Based on our analysis it seems that is not the single event of a stressful period that cause the occurrence of muscular weakness, but it is the joint impact of having a stressful period coupled with no paid job that could be a cause of the occurrence of muscular weakness, adjusting for (or independently from) the specific age, house condition or socio-economic status.
Another possibility to interpret the results is :
# 1. Calculate the slope of stress for each group
slopes(fit_multi2, variables = "stress", by = "no_paid_job")
##
## no_paid_job Estimate Std. Error z Pr(>|z|) S 2.5 % 97.5 %
## 0 -0.0355 0.0186 -1.90 0.05686 4.1 -0.072 0.00104
## 1 0.4241 0.1637 2.59 0.00959 6.7 0.103 0.74490
##
## Term: stress
## Type: response
## Comparison: 1 - 0
# 2. Visualize it (The most intuitive way)

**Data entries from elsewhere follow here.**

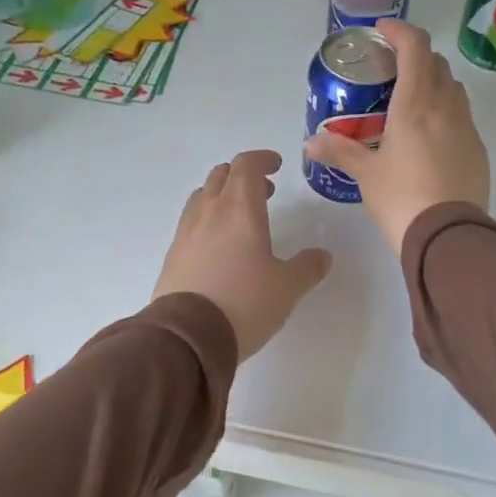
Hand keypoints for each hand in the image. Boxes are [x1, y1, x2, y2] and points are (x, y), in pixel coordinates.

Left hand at [153, 150, 332, 359]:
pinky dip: (207, 220)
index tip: (276, 165)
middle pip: (221, 175)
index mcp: (240, 209)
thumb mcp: (287, 288)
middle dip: (243, 176)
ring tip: (240, 217)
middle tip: (264, 192)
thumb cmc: (245, 303)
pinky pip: (191, 223)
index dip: (262, 159)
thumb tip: (322, 256)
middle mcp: (209, 212)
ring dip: (222, 195)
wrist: (187, 337)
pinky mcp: (172, 255)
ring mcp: (186, 233)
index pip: (247, 165)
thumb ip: (307, 267)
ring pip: (202, 196)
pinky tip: (219, 246)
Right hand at [303, 19, 490, 253]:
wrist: (449, 237)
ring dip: (433, 84)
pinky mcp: (478, 150)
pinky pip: (462, 118)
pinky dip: (445, 113)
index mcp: (415, 104)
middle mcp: (446, 107)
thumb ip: (340, 152)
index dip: (399, 30)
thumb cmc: (402, 199)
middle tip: (391, 72)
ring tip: (409, 104)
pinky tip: (429, 139)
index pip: (415, 47)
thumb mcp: (367, 175)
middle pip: (436, 64)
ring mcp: (467, 128)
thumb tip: (311, 142)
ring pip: (453, 89)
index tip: (382, 31)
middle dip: (415, 58)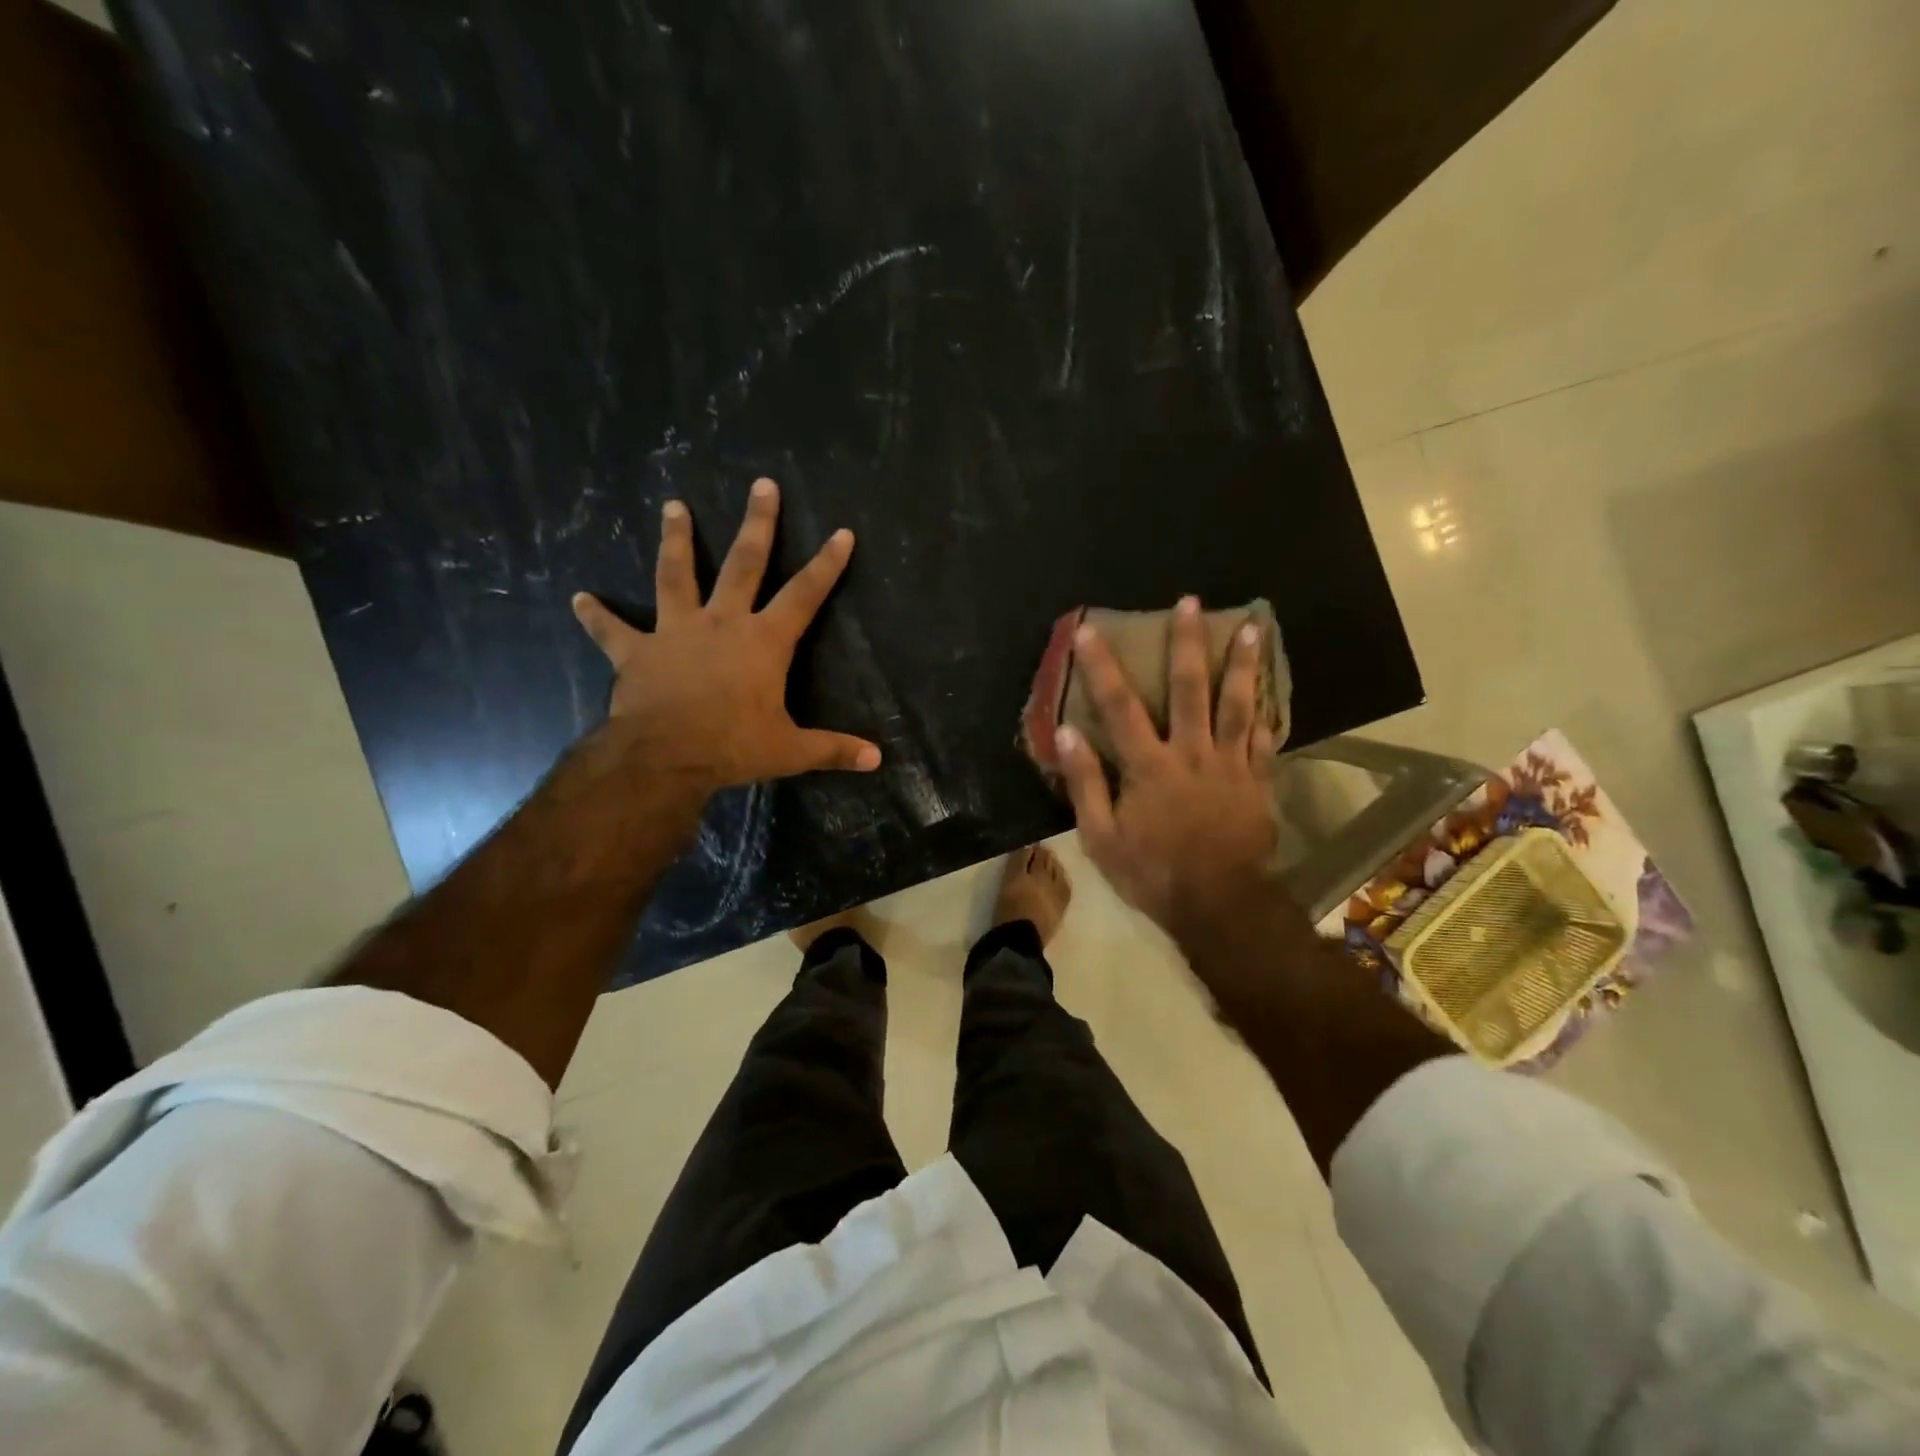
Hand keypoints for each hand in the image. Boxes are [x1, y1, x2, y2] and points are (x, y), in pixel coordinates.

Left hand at [572, 478, 881, 791]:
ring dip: (676, 541)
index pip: (804, 594)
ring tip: (673, 507)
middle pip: (744, 564)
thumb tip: (877, 760)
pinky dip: (596, 616)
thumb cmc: (733, 747)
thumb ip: (833, 749)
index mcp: (764, 642)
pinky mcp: (637, 652)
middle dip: (757, 523)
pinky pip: (613, 631)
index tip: (841, 532)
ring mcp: (676, 632)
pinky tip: (579, 598)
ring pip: (676, 576)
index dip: (826, 564)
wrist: (665, 756)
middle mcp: (722, 623)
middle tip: (762, 485)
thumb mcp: (790, 750)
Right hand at [1056, 596, 1278, 940]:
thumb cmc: (1152, 872)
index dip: (1102, 666)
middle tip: (1190, 602)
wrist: (1219, 905)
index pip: (1120, 707)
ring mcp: (1231, 765)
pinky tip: (1270, 688)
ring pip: (1238, 704)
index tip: (1090, 630)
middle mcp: (1192, 754)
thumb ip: (1085, 783)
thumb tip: (1067, 733)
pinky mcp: (1257, 781)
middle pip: (1190, 689)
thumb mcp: (1101, 836)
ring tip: (1250, 627)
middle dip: (1187, 643)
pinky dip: (1267, 710)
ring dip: (1241, 663)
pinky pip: (1264, 738)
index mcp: (1149, 766)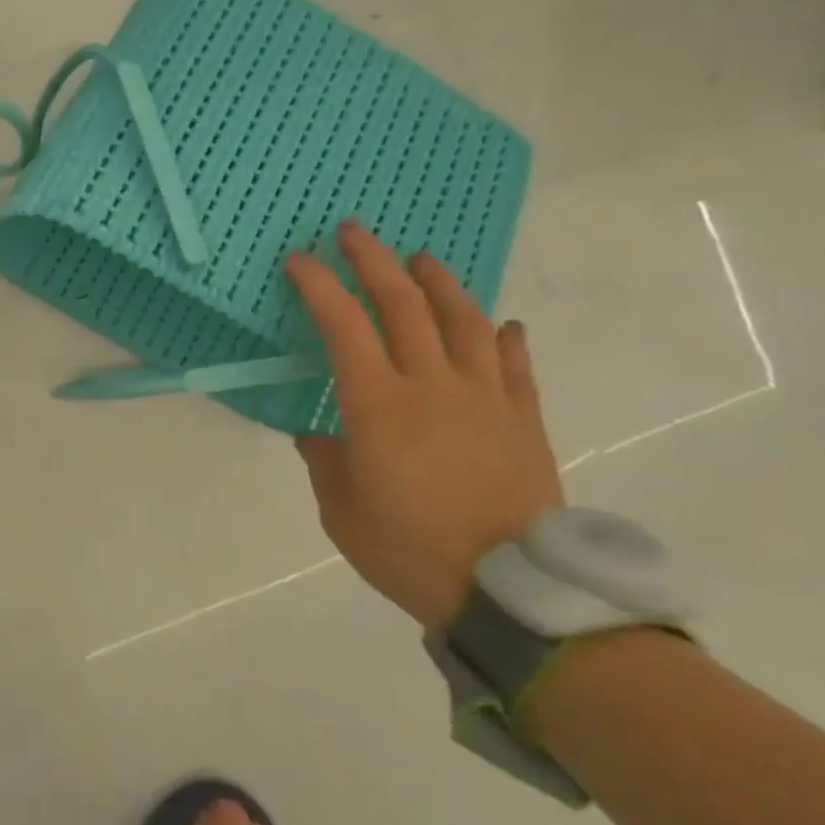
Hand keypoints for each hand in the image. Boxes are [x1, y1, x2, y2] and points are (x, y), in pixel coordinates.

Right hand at [284, 222, 562, 630]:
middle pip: (403, 305)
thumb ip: (325, 463)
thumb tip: (318, 437)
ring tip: (421, 259)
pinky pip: (514, 365)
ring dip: (438, 282)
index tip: (300, 261)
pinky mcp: (524, 420)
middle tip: (355, 232)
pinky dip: (502, 337)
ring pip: (463, 321)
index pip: (342, 326)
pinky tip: (499, 324)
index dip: (319, 286)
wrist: (510, 592)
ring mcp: (485, 398)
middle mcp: (432, 386)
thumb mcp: (342, 511)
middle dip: (374, 261)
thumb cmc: (409, 550)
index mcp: (378, 405)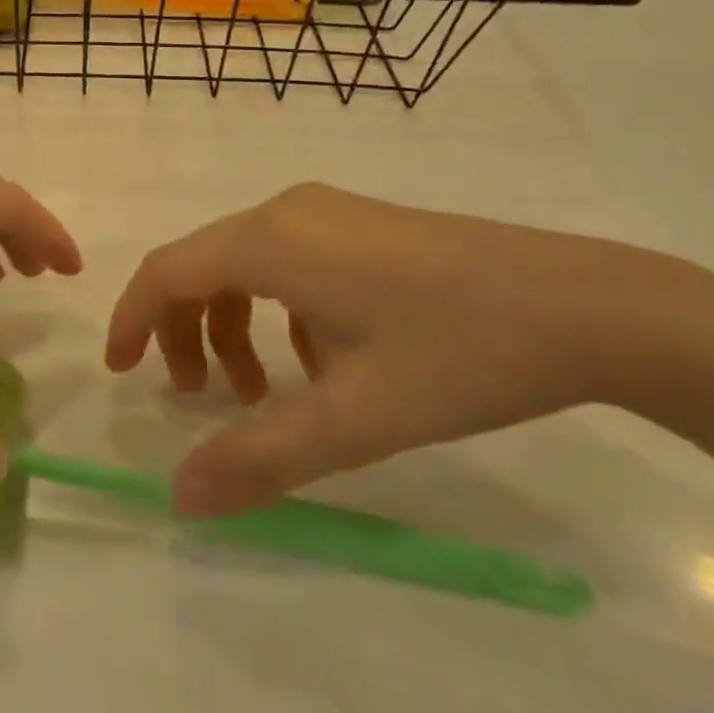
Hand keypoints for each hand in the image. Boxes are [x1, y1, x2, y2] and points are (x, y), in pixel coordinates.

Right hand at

plot_predictions(fit_multi2, condition = c("stress", "no_paid_job")) +
labs(y = "Probability of Low Grip Strength",
title = "Interaction between Stress and Job Status")
A Note on Causal Direction: In SHARE data, be careful with the “Causal” label. Because it is cross-sectional, the interaction could also suggest that people with low grip strength and high stress are more likely to leave the workforce (reverse causality). Your DAG assumes the arrow goes from Job \(\rightarrow\) Stress/Grip, but keep that limitation in mind!